Co-authored-by: Johannes Gäßler <johannesg@5d6.de>
---
 CONTRIBUTING.md | 19 ++++++++++++-------
 1 file changed, 12 insertions(+), 7 deletions(-)

diff --git a/CONTRIBUTING.md b/CONTRIBUTING.md
index 996f34ed82..fc26289aec 100644
--- a/CONTRIBUTING.md
+++ b/CONTRIBUTING.md
@@ -30,14 +30,19 @@ Before submitting your PR:
 - Search for existing PRs to prevent duplicating efforts
 - llama.cpp uses the ggml tensor library for model evaluation. If you are unfamiliar with ggml, consider taking a look at the [examples in the ggml repository](https://github.com/ggml-org/ggml/tree/master/examples/). [simple](https://github.com/ggml-org/ggml/tree/master/examples/simple) shows the bare minimum for using ggml. [gpt-2](https://github.com/ggml-org/ggml/tree/master/examples/gpt-2) has minimal implementations for language model inference using GPT-2. [mnist](https://github.com/ggml-org/ggml/tree/master/examples/mnist) demonstrates how to train and evaluate a simple image classifier
 - Test your changes:
-    - Execute [the full CI locally on your machine](ci/README.md) before publishing
-    - Verify that the perplexity and the performance are not affected negatively by your changes (use `llama-perplexity` and `llama-bench`)
-    - If you modified the `ggml` source, run the `test-backend-ops` tool to check whether different backend implementations of the `ggml` operators produce consistent results (this requires access to at least two different `ggml` backends)
-    - If you modified a `ggml` operator or added a new one, add the corresponding test cases to `test-backend-ops`
+  - Execute [the full CI locally on your machine](ci/README.md) before publishing
+  - Verify that the perplexity and the performance are not affected negatively by your changes (use `llama-perplexity` and `llama-bench`)
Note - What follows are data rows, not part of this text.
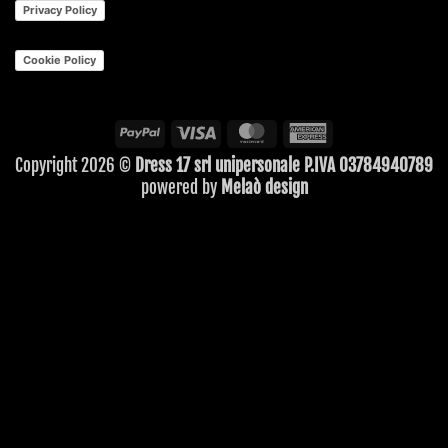
Privacy Policy
Cookie Policy
PayPal
Visa
MasterCard
American
Express
Copyright 2026 ©
Dress 17 srl unipersonale P.IVA 03784940789
powered by
Melaò design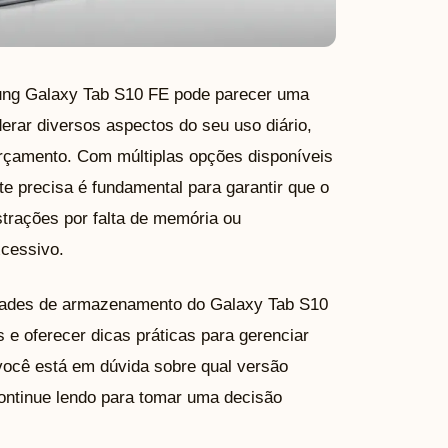
ung Galaxy Tab S10 FE pode parecer uma
derar diversos aspectos do seu uso diário,
orçamento. Com múltiplas opções disponíveis
 precisa é fundamental para garantir que o
strações por falta de memória ou
cessivo.
idades de armazenamento do Galaxy Tab S10
s e oferecer dicas práticas para gerenciar
 você está em dúvida sobre qual versão
continue lendo para tomar uma decisão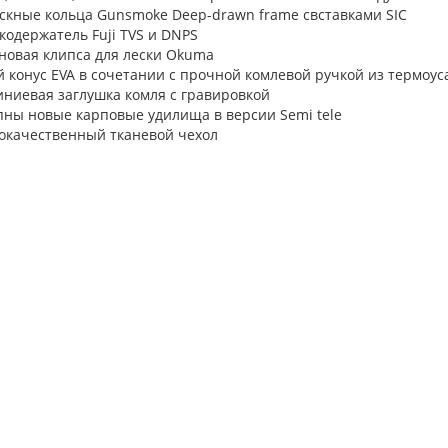
ускные кольца Gunsmoke Deep-drawn frame свставками SIC
кодержатель Fuji TVS и DNPS
новая клипса для лески Okuma
й конус EVA в сочетании с прочной комлевой ручкой из термоу
иниевая заглушка комля с гравировкой
пны новые карповые удилища в версии Semi tele
кокачественный тканевой чехол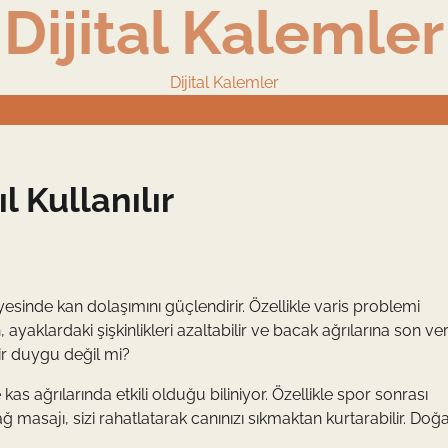
Dijital Kalemler
Dijital Kalemler
l Kullanılır
sinde kan dolaşımını güçlendirir. Özellikle varis problemi
, ayaklardaki şişkinlikleri azaltabilir ve bacak ağrılarına son vere
bir duygu değil mi?
 kas ağrılarında etkili olduğu biliniyor. Özellikle spor sonrası
ğ masajı, sizi rahatlatarak canınızı sıkmaktan kurtarabilir. Doğ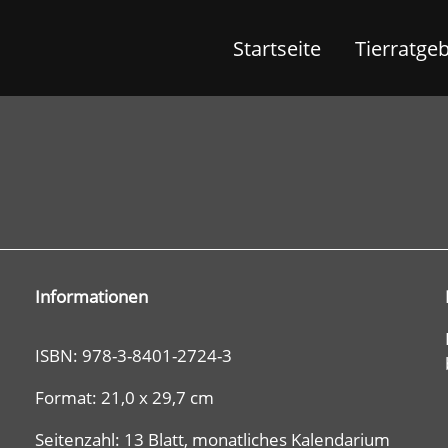
Startseite
Tierratge
Informationen
ISBN: 978-3-8401-2724-3
Format: 21,0 x 29,7 cm
Seitenzahl: 13 Blatt, monatliches Kalendarium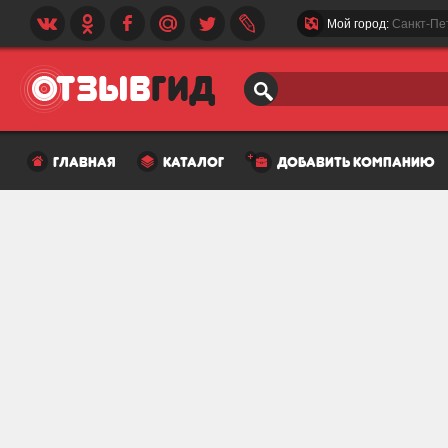
Мой город:
Санкт-Пе
главная
каталог
добавить компанию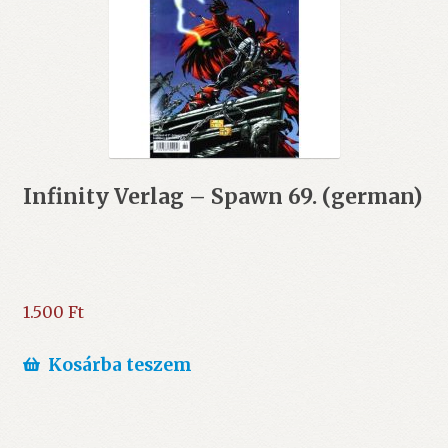
Infinity Verlag – Spawn 69. (german)
1.500
Ft
Kosárba teszem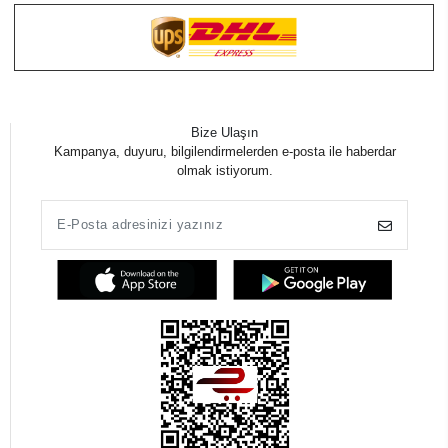
Bize Ulaşın
Kampanya, duyuru, bilgilendirmelerden e-posta ile haberdar
olmak istiyorum.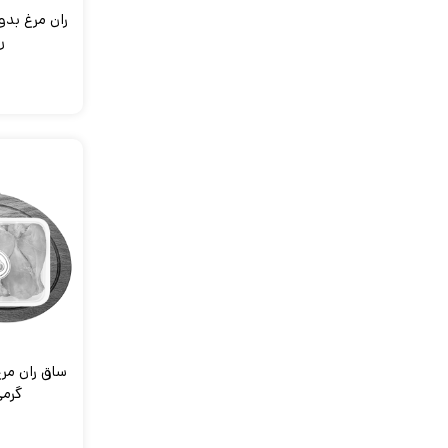
ر
گرمی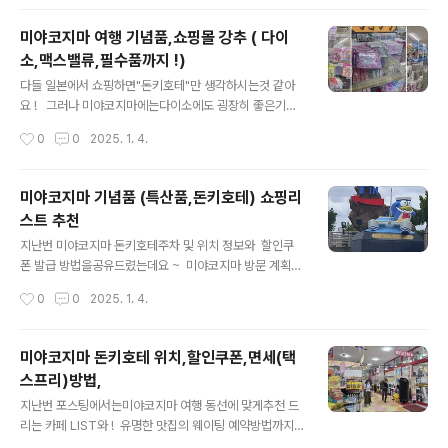
편안하게 즐길 수 있습니다. ​ 미야코지마 일정별 추천코스
😆 미야코지마 여행지 추천 ( 가볼만한 곳,데이트,핫플,가
미야코지마 여행 기념품,쇼핑몰 강추 ( 다이
족,커플,홀로여행 등 )미야코지마는 일본의 몰디브라 불릴
소,맥스밸류,필수품까지 !)
정도로 아름다운에메랄드빛 바다와 일본 소도시 특유의 로
글 내용
컬스러움으로 큰 사랑을 받는 휴양지 입니다 ! 오늘은 미
다들 일본에서 쇼핑하면"돈키호테"만 생각하시는것 같아
야코지마 여행을 준비하고 있는 사hyeonmuk1.co
요 ! 그러나 미야코지마에는다이소에도 굉장히 좋은기념
m 미야코지마 택시투어 장단점📌편리함미야코지마 택
풀 리스트가 있다는 사실 ~ 그래서 오늘은 다이소 맥스밸
작성시간
0
0
2025. 1. 4.
시투어는 시간과 장소에 구애받지 않고 원하는 곳을 자유
류에 대한정보를 드릴까 합니다 ! 그리고 그 전에,미야코지
롭게 여행할 수 있습니다.운전..
마 쇼핑리스트,특산품에 대한정보를 먼저 확인해주세요 ^
^ 미야코지마 기념품 (특산품,돈키호테) 쇼핑리스트 추
미야코지마 기념품 (특산품,돈키호테) 쇼핑리
천지난번 미야코지마 돈키호테주차 및 위치 정보와 할인
스트 추천
쿠폰 발급 방법을공유드렸는데요 ~ 미야코지마 방문 계획
글 내용
중인데아직 돈키호테 할인쿠폰에 대해모르신다면 포스팅
지난번 미야코지마 돈키호테주차 및 위치 정보와 할인쿠
참고하세요 ! httphyeonmuk1.com 미야코지마 기념
폰 발급 방법을공유드렸는데요 ~ 미야코지마 방문 계획중
품 쇼핑 ( 다이소 ) 산리오가 있는 물건들 찾기했는데 꽤나
인데아직 돈키호테 할인쿠폰에 대해모르신다면 포스팅 참
작성시간
0
0
2025. 1. 4.
있었어요너무 귀여운 산리오 투명 파우치 발견해서 한국와
고하세요 ! 미야코지마 돈키호테 위치,할인쿠폰,면세(택
서도 지갑으로 쓰고있어요..
스프리)방법,지난번 포스팅에서는미야코지마 여행 동선에
맞게추천 드리는 카페 LIST와 ! 유명한 맛집의 웨이팅 예
미야코지마 돈키호테 위치,할인쿠폰,면세(택
약방법까지 !알려드렸습니다. 아직 안보신 분들은아래의
스프리)방법,
포스팅 참고해주세요 ^^ 미hyeonmuk1.com 미야
글 내용
코지마 돈키호테 기념품 쇼핑리스트 미야코지마 돈키
지난번 포스팅에서는미야코지마 여행 동선에 맞게추천 드
호테 인기상품 오리온, 블루씰 굿즈 티셔츠, 에코백, 스티커
리는 카페 LIST와 ! 유명한 맛집의 웨이팅 예약방법까지 !
등 다양한 용품들이 있습니다.오키나와 오리온 맥주와 블
알려드렸습니다. 아직 안보신 분들은아래의 포스팅 참고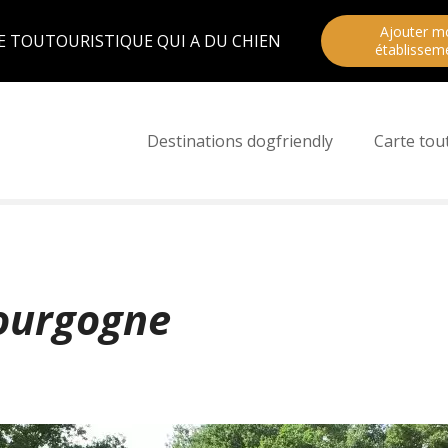
Ajouter m
E TOUTOURISTIQUE QUI A DU CHIEN
établissem
Destinations dogfriendly
Carte tou
ourgogne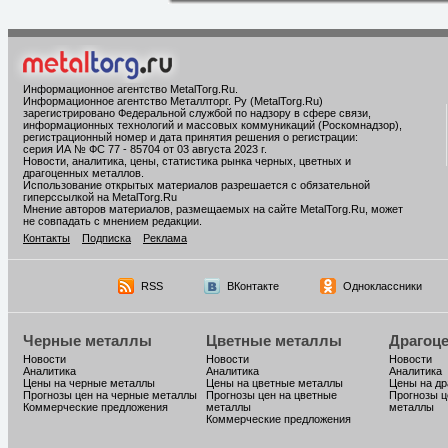
Информационное агентство MetalTorg.Ru
.
Информационное агентство Металлторг. Ру (MetalTorg.Ru)
зарегистрировано Федеральной службой по надзору в сфере связи,
информационных технологий и массовых коммуникаций (Роскомнадзор),
регистрационный номер и дата принятия решения о регистрации:
серия ИА № ФС 77 - 85704 от 03 августа 2023 г.
Новости, аналитика, цены, статистика рынка черных, цветных и
драгоценных металлов.
Использование открытых материалов разрешается с обязательной
гиперссылкой на MetalTorg.Ru
Мнение авторов материалов, размещаемых на сайте MetalTorg.Ru, может
не совпадать с мнением редакции.
Контакты
Подписка
Реклама
RSS
ВКонтакте
Одноклассники
Черные металлы
Цветные металлы
Драгоц
Новости
Новости
Новости
Аналитика
Аналитика
Аналитика
Цены на черные металлы
Цены на цветные металлы
Цены на д
Прогнозы цен на черные металлы
Прогнозы цен на цветные
Прогнозы ц
Коммерческие предложения
металлы
металлы
Коммерческие предложения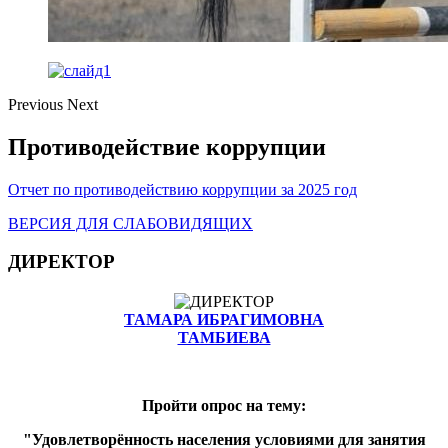
Previous
Next
Противодействие коррупции
Отчет по противодействию коррупции за 2025 год
ВЕРСИЯ ДЛЯ СЛАБОВИДЯЩИХ
ДИРЕКТОР
ТАМАРА ИБРАГИМОВНА
ТАМБИЕВА
Пройти опрос на тему:
"Удовлетворённость населения условиями для занятия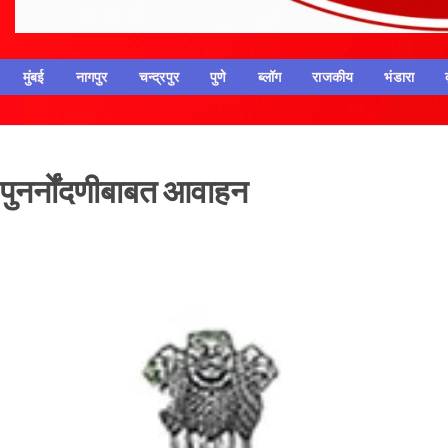
मुंबई
नागपुर
चन्द्रपुर
पुणे
ब्लॉग
राजकीय
भंडारा
व पुनर्नोंदणीबाबत आवाहन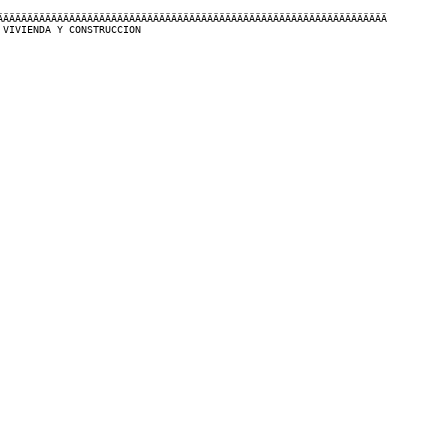
ÄÄÄÄÄÄÄÄÄÄÄÄÄÄÄÄÄÄÄÄÄÄÄÄÄÄÄÄÄÄÄÄÄÄÄÄÄÄÄÄÄÄÄÄÄÄÄÄÄÄÄÄÄÄÄÄÄÄÄÄÄÄÄÄÄ

VIVIENDA Y CONSTRUCCION
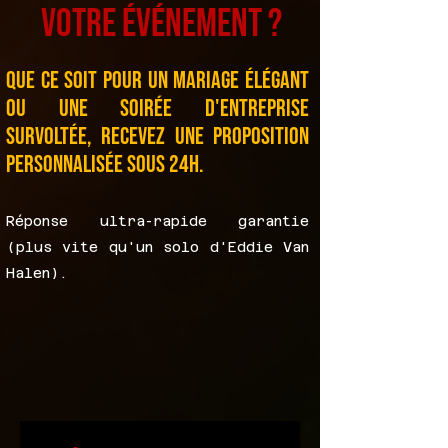
votre événement ?
Que ce soit pour un mariage élégant
ou une soirée d'entreprise
survoltée, recevez une proposition
personnalisée sous 24h.
Réponse ultra-rapide garantie
(plus vite qu'un solo d'Eddie Van
Halen).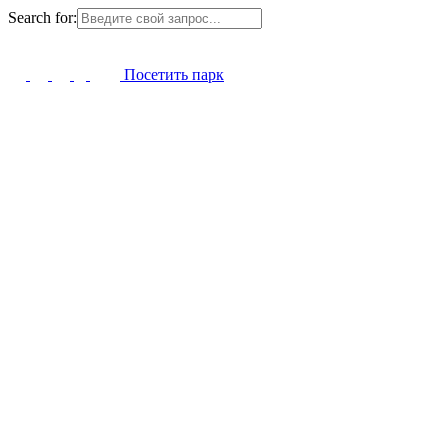
Search for:
Посетить парк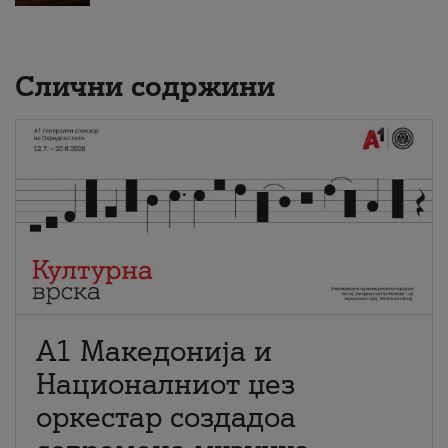
Слични содржини
А1 Македонија и
Националниот џез
оркестар создадоа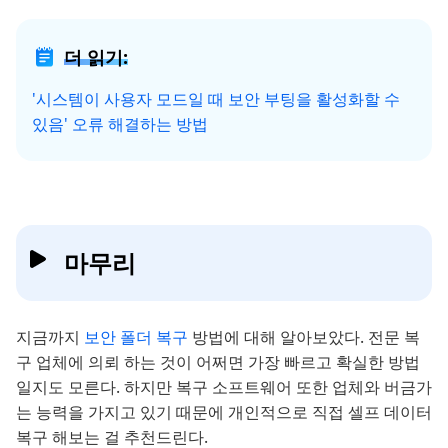
더 읽기:
'시스템이 사용자 모드일 때 보안 부팅을 활성화할 수
있음' 오류 해결하는 방법
마무리
지금까지
보안 폴더 복구
방법에 대해 알아보았다. 전문 복
구 업체에 의뢰 하는 것이 어쩌면 가장 빠르고 확실한 방법
일지도 모른다. 하지만 복구 소프트웨어 또한 업체와 버금가
는 능력을 가지고 있기 때문에 개인적으로 직접 셀프 데이터
복구 해보는 걸 추천드린다.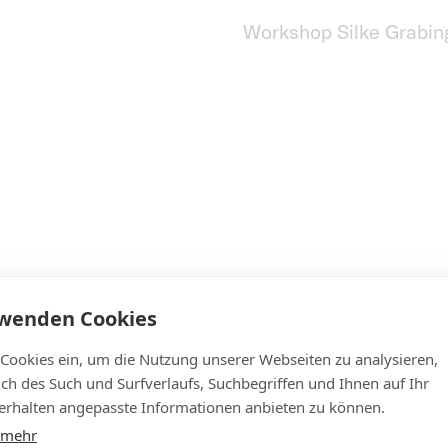
Workshop Silke Grabin
rwenden Cookies
 Cookies ein, um die Nutzung unserer Webseiten zu analysieren,
lich des Such und Surfverlaufs, Suchbegriffen und Ihnen auf Ihr
u KI und Robotik
rhalten angepasste Informationen anbieten zu können.
 mehr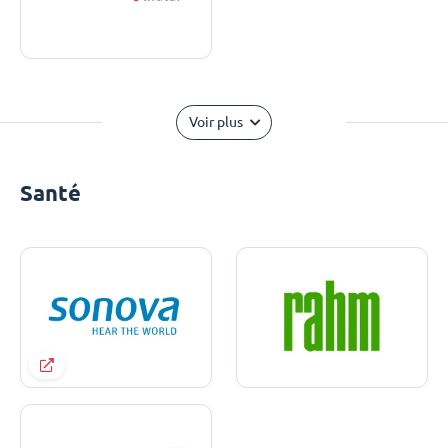
Voir plus
Santé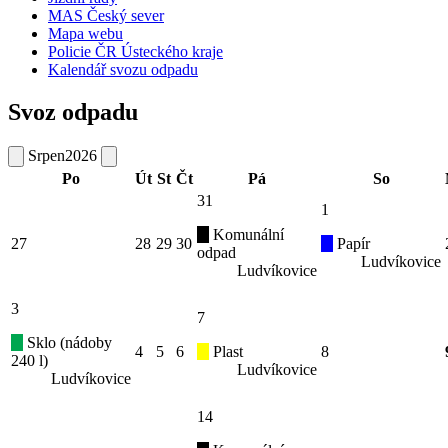
MAS Český sever
Mapa webu
Policie ČR Ústeckého kraje
Kalendář svozu odpadu
Svoz odpadu
Srpen
2026
Po
Út
St
Čt
Pá
So
31
1
Komunální
27
28
29
30
Papír
odpad
Ludvíkovice
Ludvíkovice
3
7
Sklo (nádoby
4
5
6
Plast
8
240 l)
Ludvíkovice
Ludvíkovice
14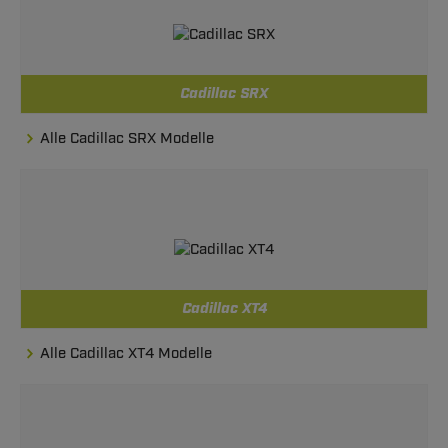
Cadillac SRX
Alle Cadillac SRX Modelle
Cadillac XT4
Alle Cadillac XT4 Modelle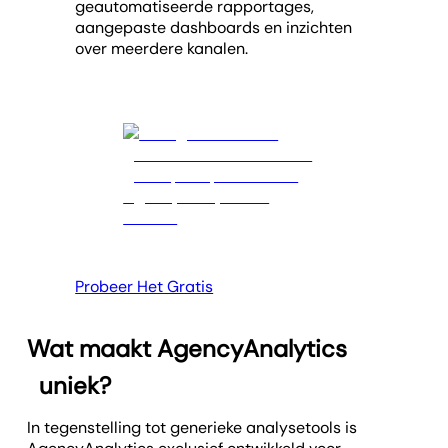
geautomatiseerde rapportages,
aangepaste dashboards en inzichten
over meerdere kanalen.
Probeer Het Gratis
Wat maakt AgencyAnalytics
uniek?
In tegenstelling tot generieke analysetools is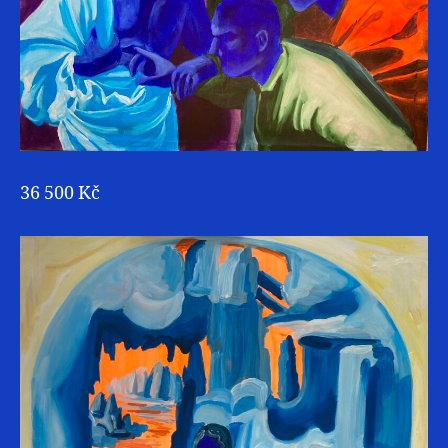
36 500 Kč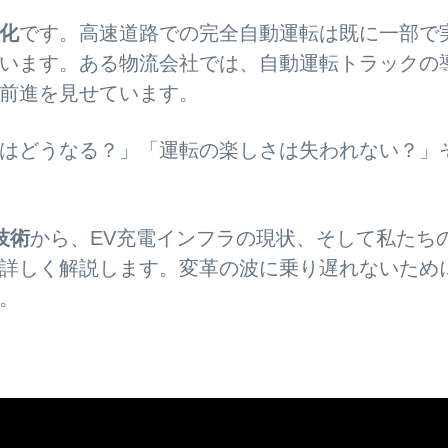
化
です。高速道路での完全自動運転は既に一部で
います。ある物流会社では、自動運転トラックの
前進を見せています。
はどうなる？」「運転の楽しさは失われない？」
技術
から、EV充電インフラの現状、そして私たち
詳しく解説します。変革の波に乗り遅れないため
。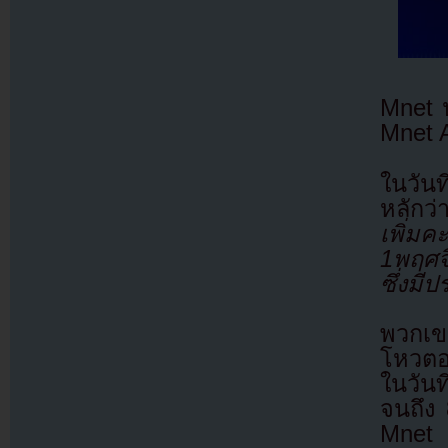
Mnet 
Mnet 
ในวัน
หลักว่
เพิ่ม
1พฤศจ
ซึ่งมี
พวกเขา
โหวตอ
ในวันท
จนถึง
Mnet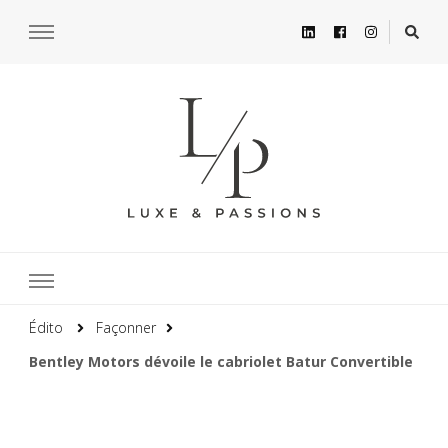
Édito
Façonner
Bentley Motors dévoile le cabriolet Batur Convertible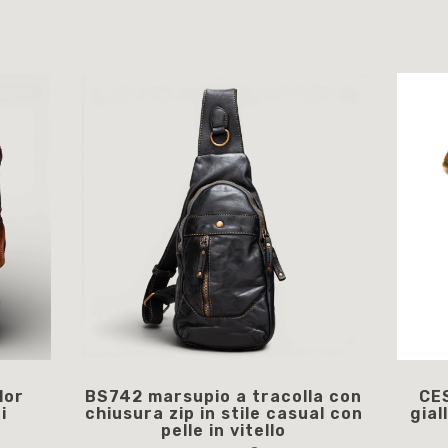
lor
BS742 marsupio a tracolla con
CES
i
chiusura zip in stile casual con
gial
pelle in vitello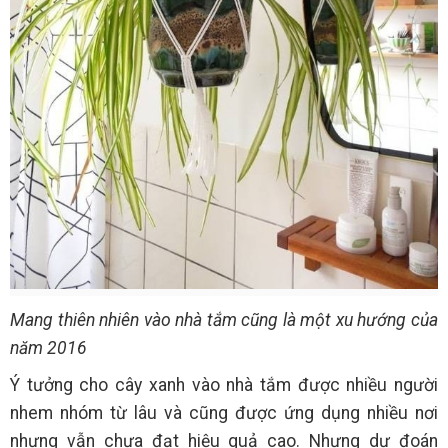
Mang thiên nhiên vào nhà tắm cũng là một xu hướng của
năm 2016
Ý tưởng cho cây xanh vào nhà tắm được nhiều người
nhem nhóm từ lâu và cũng được ứng dụng nhiều nơi
nhưng vẫn chưa đạt hiệu quả cao. Nhưng dự đoán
+  - If you modified the `ggml` source, run the `test-backend-ops` tool to check whether different backend implementations of the `ggml` operators produce consistent results (this requires access to at least two different `ggml` backends)
+  - If you modified a `ggml` operator or added a new one, add the corresponding test cases to `test-backend-ops`
 - Create separate PRs for each feature or fix:
-    - Avoid combining unrelated changes in a single PR
-    - For intricate features, consider opening a feature request first to discuss and align expectations
-    - When adding support for a new model or feature, focus on **CPU support only** in the initial PR unless you have a good reason not to. Add support for other backends like CUDA in follow-up PRs
+  - Avoid combining unrelated changes in a single PR
+  - For intricate features, consider opening a feature request first to discuss and align expectations
+  - When adding support for a new model or feature, focus on **CPU support only** in the initial PR unless you have a good reason not to. Add support for other backends like CUDA in follow-up PRs
+  - In particular, adding new data types (extension of the `ggml_type` enum) carries with it a disproportionate maintenance burden. As such, to add a new quantization type you will need to meet the following *additional* criteria *at minimum*:
+    - convert a small model to GGUF using the new type and upload it to HuggingFace
+    - provide [perplexity](https://github.com/ggml-org/llama.cpp/tree/master/tools/perplexity) comparisons to FP16/BF16 (whichever is the native precision) as well as to types of similar size
+    - provide KL divergence data calculated vs. the FP16/BF16 (whichever is the native precision) version for both the new type as well as types of similar size
+    - provide [performance data](https://github.com/ggml-org/llama.cpp/tree/master/tools/llama-bench) for the new type in comparison to types of similar size on pure CPU
 - Consider allowing write access to your branch for faster reviews, as reviewers can push commits directly
 - If you are a new contributor, limit your open PRs to 1.